UN SECOND SOUFFLE POUR LA MAISON
S’il s’octroie quelques références à l’époque Thierry Mugler – que les puristes relèvent avec délectation –, David Koma offre un second souffle à la maison et semble réussir là où Nicola Formichetti (son prédécesseur, aujourd’hui chez Diesel) avait échoué. Tout d’abord, il rompt avec l’héritage d’une mode un tantinet mégalomane, conçue pour la démesure et le grand spectacle: “L’histoire de Thierry Mugler est célèbre et unique. La maison était principalement connue pour ses défilés haute couture spectaculaires. Le défi pour moi est de préserver cet esprit, mais de l’ancrer davantage dans la réalité, par le biais du prêtà-porter.
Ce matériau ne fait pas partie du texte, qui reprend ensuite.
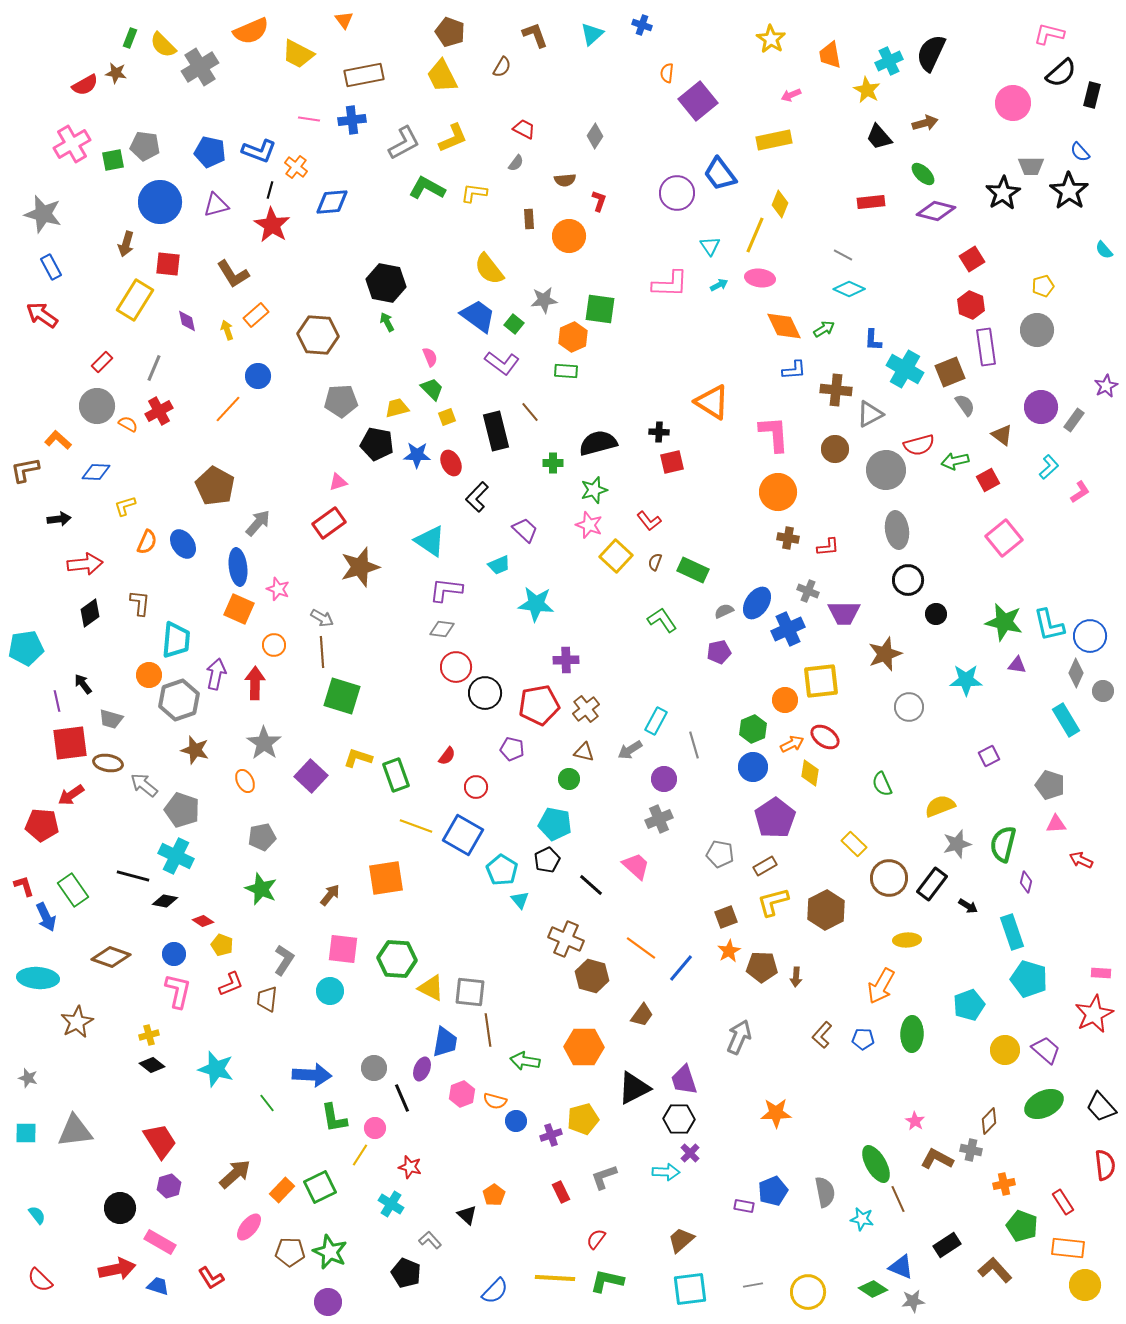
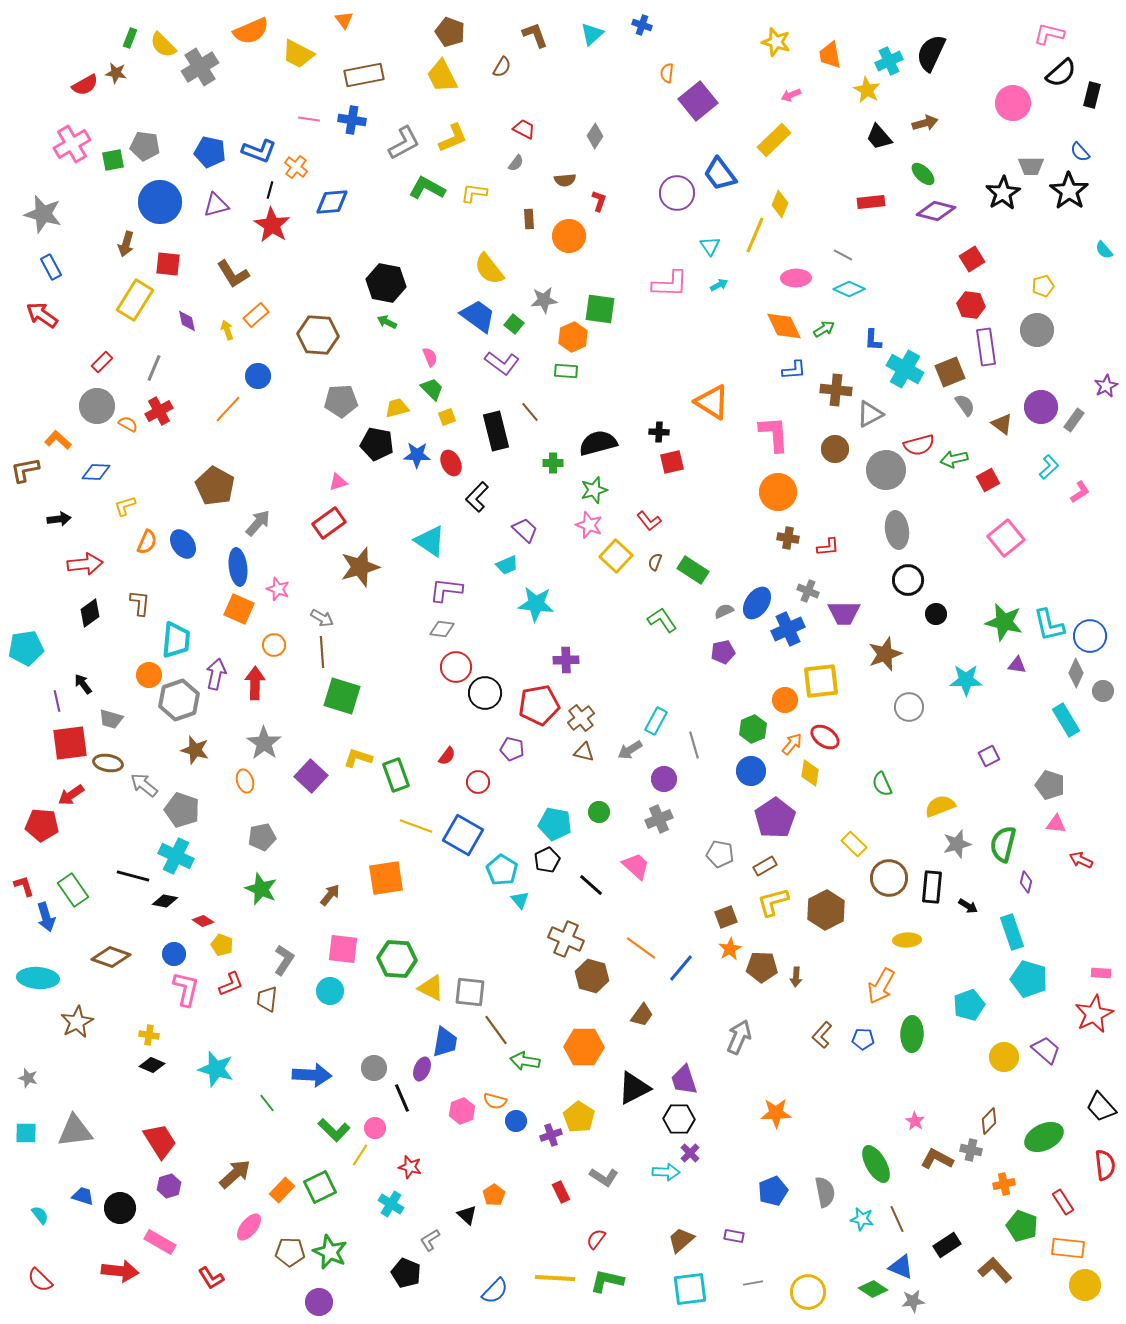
yellow star at (771, 39): moved 5 px right, 3 px down; rotated 16 degrees counterclockwise
blue cross at (352, 120): rotated 16 degrees clockwise
yellow rectangle at (774, 140): rotated 32 degrees counterclockwise
pink ellipse at (760, 278): moved 36 px right; rotated 8 degrees counterclockwise
red hexagon at (971, 305): rotated 16 degrees counterclockwise
green arrow at (387, 322): rotated 36 degrees counterclockwise
brown triangle at (1002, 435): moved 11 px up
green arrow at (955, 461): moved 1 px left, 2 px up
pink square at (1004, 538): moved 2 px right
cyan trapezoid at (499, 565): moved 8 px right
green rectangle at (693, 570): rotated 8 degrees clockwise
purple pentagon at (719, 652): moved 4 px right
brown cross at (586, 709): moved 5 px left, 9 px down
orange arrow at (792, 744): rotated 25 degrees counterclockwise
blue circle at (753, 767): moved 2 px left, 4 px down
green circle at (569, 779): moved 30 px right, 33 px down
orange ellipse at (245, 781): rotated 10 degrees clockwise
red circle at (476, 787): moved 2 px right, 5 px up
pink triangle at (1056, 824): rotated 10 degrees clockwise
black rectangle at (932, 884): moved 3 px down; rotated 32 degrees counterclockwise
blue arrow at (46, 917): rotated 8 degrees clockwise
orange star at (729, 951): moved 1 px right, 2 px up
pink L-shape at (178, 991): moved 8 px right, 2 px up
brown line at (488, 1030): moved 8 px right; rotated 28 degrees counterclockwise
yellow cross at (149, 1035): rotated 24 degrees clockwise
yellow circle at (1005, 1050): moved 1 px left, 7 px down
black diamond at (152, 1065): rotated 15 degrees counterclockwise
pink hexagon at (462, 1094): moved 17 px down
green ellipse at (1044, 1104): moved 33 px down
green L-shape at (334, 1118): moved 12 px down; rotated 36 degrees counterclockwise
yellow pentagon at (583, 1119): moved 4 px left, 2 px up; rotated 24 degrees counterclockwise
gray L-shape at (604, 1177): rotated 128 degrees counterclockwise
brown line at (898, 1199): moved 1 px left, 20 px down
purple rectangle at (744, 1206): moved 10 px left, 30 px down
cyan semicircle at (37, 1215): moved 3 px right
gray L-shape at (430, 1240): rotated 80 degrees counterclockwise
red arrow at (117, 1269): moved 3 px right, 2 px down; rotated 18 degrees clockwise
gray line at (753, 1285): moved 2 px up
blue trapezoid at (158, 1286): moved 75 px left, 90 px up
purple circle at (328, 1302): moved 9 px left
Je cherche à créer une image contemporaine de la réussite.” Dans le même temps, il développe l’attractivité de la marque et s’entoure de mannequins qui ont la cote (Georgia May Jagger, Karlie Kloss, Nadja Bender, Jessica Stam, pour ne citer qu’elles). Enfin, il s’oppose au mythe du créateur hégémonique et s’appuie sur une équipe solide, composée de jeunes recrues et de personnalités issues de la génération Thierry Mugler. Plus soudé que jamais, le duo formé avec Virginie Courtin-clarins est le symptôme de cette nouvelle ère: “L’époque des créateurs diva n’a plus lieu d’être aujourd’hui. La mode existe si elle est portée. Une marque ne peut pas perdurer si elle n’est pas désirable. C’est important pour un créateur d’avoir un soutien qui le guide, notamment dans les choix d’ordre commercial. Le fait qu’on porte la marque à deux implique que David a moins de pression”, estime cette dernière. Ce Mugler 2.0 repose sur une transversalité à toute épreuve, gage de pérennité dans un monde où les caprices n’ont plus leur place. On s’en réjouit, à quelques jours des défilés printempsété 2016, qui verront le lancement des premiers sacs de David Koma pour Mugler. L’enchantement est levé… mais la magie perdure.